** start Excerpted passage **
COURT OF CRIMINAL APPEALS OF TENNESSEE AT NASHVILLE
Dec 2, 2020
No. M2019-02038-CCA-R3-CD (Tenn. Crim. App. Dec. 2, 2020)

Opinion

No. M2019-02038-CCA-R3-CD

12-02-2020

STATE OF TENNESSEE v. ARMIN LARS BEGTRUP

Bernie McEvoy (at trial) and Patrick McNally (on appeal), Nashville, Tennessee, for the appellant, Armin Lars Begtrup. Herbert H. Slatery III, Attorney General and Reporter; Caitlin Smith, Senior Assistant Attorney General; Glenn R. Funk, District Attorney General; and Brian Ewald and Sasha Beatty, Assistant District Attorneys General, for the appellee, State of Tennessee.


Appeal from the Criminal Court for Davidson County
No. 2016-C-1905
Mark J. Fishburn, Judge Defendant, Armin Lars Begtrup, was found guilty after a jury trial of two counts of aggravated perjury. He was sentenced to three and one-half years of supervised probation. The trial court granted judicial diversion. Defendant timely filed a motion for new trial which the trial court denied. On appeal, Defendant argues that the trial court violated his right to a unanimous verdict and that the evidence is not sufficient to sustain his convictions. After a thorough review, we dismiss the appeal because we lack jurisdiction to consider the issues.

Tenn. R. App. P. 3 Appeal as of Right; Appeal Dismissed

TIMOTHY L. EASTER, J., delivered the opinion of the court, in which THOMAS T. WOODALL, J. joined. ROBERT W. WEDEMEYER, J., filed a separate concurring opinion. Bernie McEvoy (at trial) and Patrick McNally (on appeal), Nashville, Tennessee, for the appellant, Armin Lars Begtrup. Herbert H. Slatery III, Attorney General and Reporter; Caitlin Smith, Senior Assistant Attorney General; Glenn R. Funk, District Attorney General; and Brian Ewald and Sasha Beatty, Assistant District Attorneys General, for the appellee, State of Tennessee.

OPINION

Facts and Procedural Background

Defendant was indicted by the Davidson County Grand Jury on September 19, 2016 of two counts of aggravated perjury. Jennifer LeBlanc, Defendant's ex-wife, appeared before the grand jury in her capacity as a private citizen and offered testimony to support the charges.

At trial, Ms. LeBlanc stated that on May 15, 2014, she was notified that an order of protection had been filed against her. Ms. LeBlanc contacted her attorney and turned herself in to be booked and released. At the time Ms. LeBlanc turned herself in, she was several months pregnant. To support the order of protection, Defendant signed an affidavit of domestic assault in which he claimed that Ms. LeBlanc "appeared [at their child's school] and charged towards [him], swinging her fists and screaming that she was going to punch me in the face, over and over." Ms. LeBlanc denied that she was removed from the premises by other parents at the school. Ms. LeBlanc denied that a security guard stationed at the school came between her and Defendant. She sued Defendant in December 2014 to "recoup some of the losses from the tens of thousands of dollars [Defendant] has caused me to spend."

Ms. LeBlanc admitted that she was very upset with Defendant for being ninety-minutes late to pick up their child. On cross examination Ms. LeBlanc testified that she told Defendant, "I'm so mad, I could punch you in the face right now."
** end Excerpted passage **
** start Data shown **
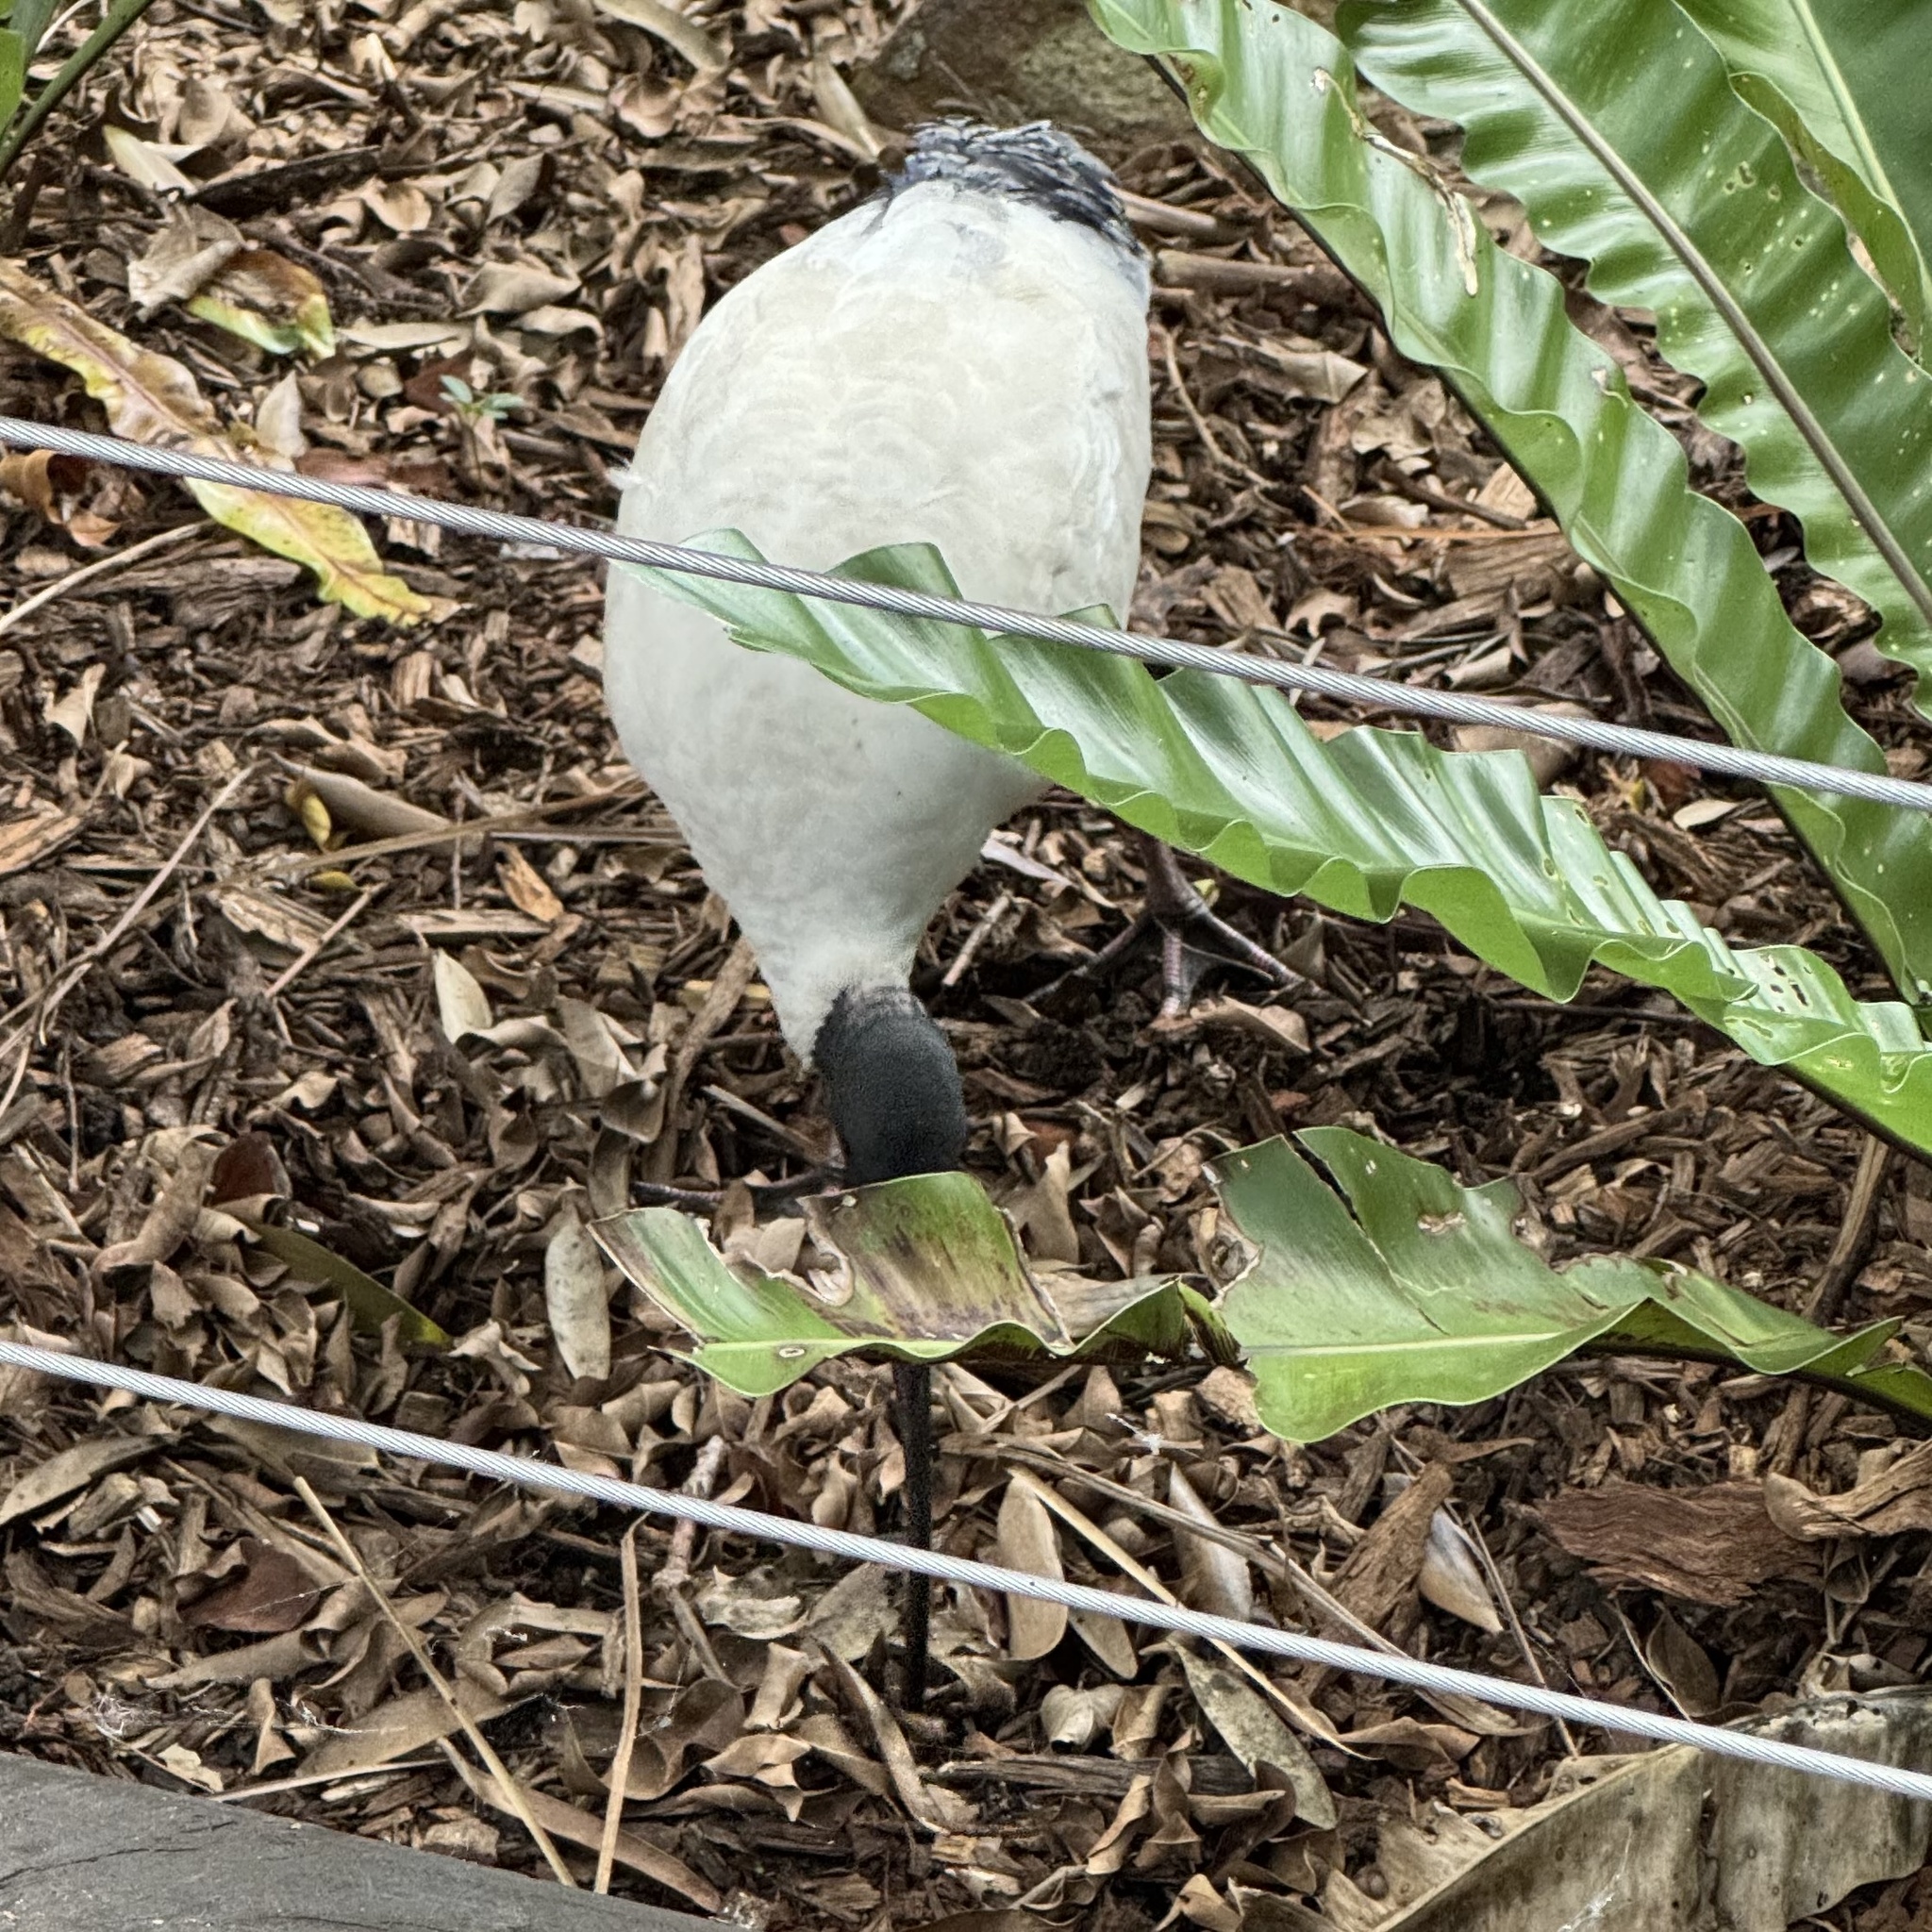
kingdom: Animalia
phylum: Chordata
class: Aves
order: Pelecaniformes
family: Threskiornithidae
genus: Threskiornis
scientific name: Threskiornis molucca
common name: Australian white ibis
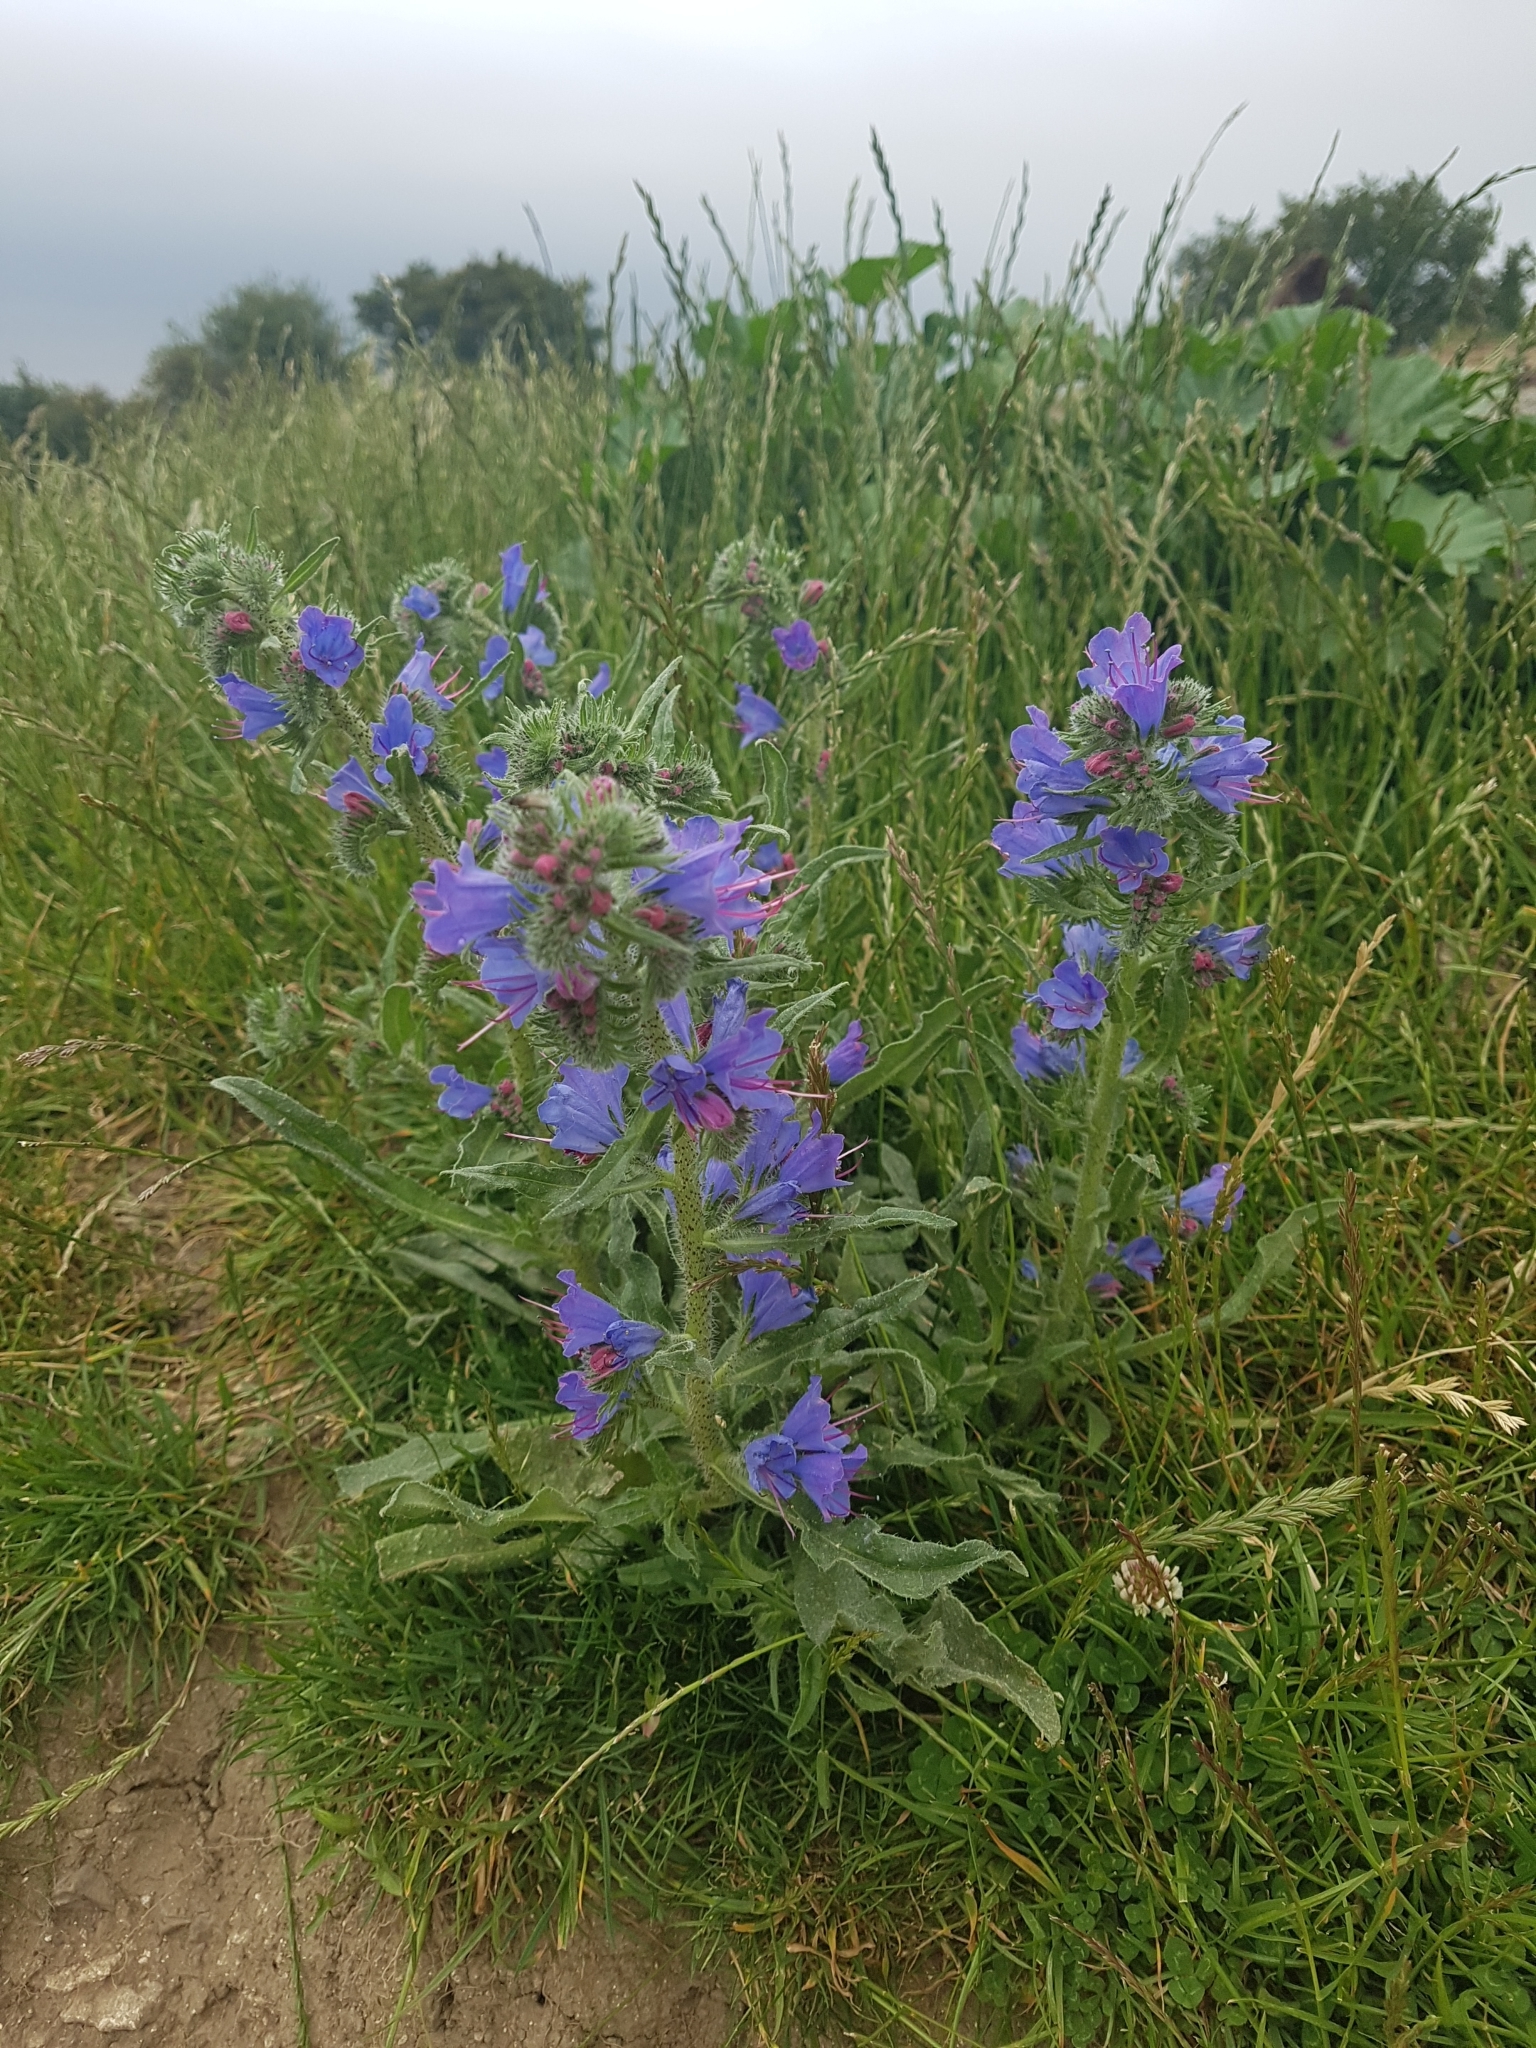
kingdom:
** end Data shown **
• Jobs:
a) In the court opinion, print the passage word for word, beginning at the words "Appeal from the" and stopping after "consider the issues.".
b) According to the court opinion, what sentence was the defendant given after the jury found him guilty?
c) Write the next part of the Tennessee court opinion on the aggravated perjury appeal, starting after its final sentence.

• Answers to the tasks:
a)
Appeal from the Criminal Court for Davidson County
No. 2016-C-1905
Mark J. Fishburn, Judge Defendant, Armin Lars Begtrup, was found guilty after a jury trial of two counts of aggravated perjury. He was sentenced to three and one-half years of supervised probation. The trial court granted judicial diversion. Defendant timely filed a motion for new trial which the trial court denied. On appeal, Defendant argues that the trial court violated his right to a unanimous verdict and that the evidence is not sufficient to sustain his convictions. After a thorough review, we dismiss the appeal because we lack jurisdiction to consider the issues.

b) Three and one-half years of supervised probation.

c)
Ms. LeBlanc testified that she was contacted by the producers of the Judge Judy show. She explained that she was willing to appear on the show, but Defendant declined. Ms. LeBlanc testified that after Defendant declined to appear on Judge Judy, she filed a contempt petition against him in circuit court. Because nothing happened with the contempt petition, Ms. LeBlanc pursued perjury charges against the Defendant with the police and Davidson County District Attorney's Office. The police declined to investigate, and the district attorney told her they would not bring charges against Defendant for two reasons: (1) they did not want to discourage victims of domestic violence from coming forward, and (2) they only prosecuted perjury cases where there were two different lies told under oath. Ms. LeBlanc obtained permission to appear before the Davidson County Grand Jury as a private citizen to seek an indictment against Defendant.

On cross examination, Ms. LeBlanc stated that if she moved, Defendant would "simply have more time at [h]olidays." Ms. LeBlanc stated:

[She] want[ed] [Defendant] to be convicted of perjury because he is a perjurer, and every court case we go to now, and ten years ago, and for the next ten years, the Judge will have to know [Defendant] is a perjurer because he is. That's why [she] want[ed] him convicted of a felony.

Ms. LeBlanc testified that she has told people that she hated Defendant and that Defendant "had ruined a good portion" of her life. She stated that she may have called Defendant inappropriate names in the presence of their child, S.B. Ms. LeBlanc acknowledged that Defendant helped coach S.B.'s basketball team. She denied that she contacted Defendant's employer or media outlets in order to get Defendant fired from his job.

To protect privacy, we have chosen to refer to the minor child by initials.

Bakari King testified that he did not witness the event. Brandy Turner-King testified that Ms. LeBlanc appeared to be very upset and angry but did not witness Ms. LeBlanc swing her arms or scream at Defendant.

Mr. Poole saw Defendant enter the gymnasium and have an exchange with Ms. LeBlanc in front of the bleachers. He did not see S.B. jump into Defendant's arms. He did not see Ms. LeBlanc pursue Defendant or swing her arms. Mr. Poole did not hear Ms. LeBlanc say that she would punch Defendant.

Officer Steven Popp, the security guard on duty at S.B.'s school, recalled that Defendant seemed upset and was trying to locate his daughter. Officer Popp testified that he did not have to place himself between Defendant and Ms. LeBlanc. He acknowledged that he did not hear the exchange between Defendant and Mr. LeBlanc, but told Defendant that because no assault occurred there was no need to create a police report. Officer Popp told Defendant to call the non-emergency number to pursue the matter further. Office Popp instructed Ms. LeBlanc to wait a minute so Defendant could leave.

Ms. Barnett witnessed nothing out of the ordinary between Defendant and Ms. LeBlanc. She did not recall hearing angry voices or shouting. Ms. Barnett did not see Ms. LeBlanc swing her arms at Defendant. Ms. Barnett testified that she was not "paying particular attention to what [Defendant and Ms. LeBlanc] were saying" and "[i]t's been so long, and all of this, I just don't know."

S.B. heard Ms. LeBlanc say she hated Defendant and use foul language to describe Defendant. S.B. testified that she had never heard Defendant use derogatory names in association with Ms. LeBlanc.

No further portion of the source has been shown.